His words came four days after Mexico’s president, Claudia Sheinbaum, renewed calls for an apology. “We agreed with the letter that was sent by president López Obrador and we are still waiting for a reply,” she said.

Sheinbaum welcomed Albares’s comments, saying they went some way towards recognising the wrongs of the past.

“It’s a first step and it speaks to the importance of what we’ve always said: that apologies ennoble governments and peoples,” she said. “It’s not humiliating, it’s just the opposite.
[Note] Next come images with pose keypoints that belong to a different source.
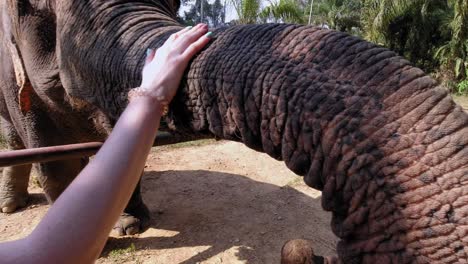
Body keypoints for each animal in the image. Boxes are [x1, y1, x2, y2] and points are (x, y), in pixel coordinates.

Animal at [0, 0, 466, 262]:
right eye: (42, 13)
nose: (309, 253)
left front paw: (131, 226)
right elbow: (52, 158)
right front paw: (106, 245)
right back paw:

Congratulations to the foreign minister of the Spanish government, particularly in this Year of the Indigenous Woman.”

The conquest of Mexico began in 1519 when Hernán Cortés led hundreds of soldiers, equipped with horses, carrying diseases such as smallpox and abetted by Indigenous groups at odds with the Aztecs, to Mexico City, then known as Tenochtitlán.

The Spanish sacked the city two years later and proceeded to convert the Indigenous populations to Catholicism.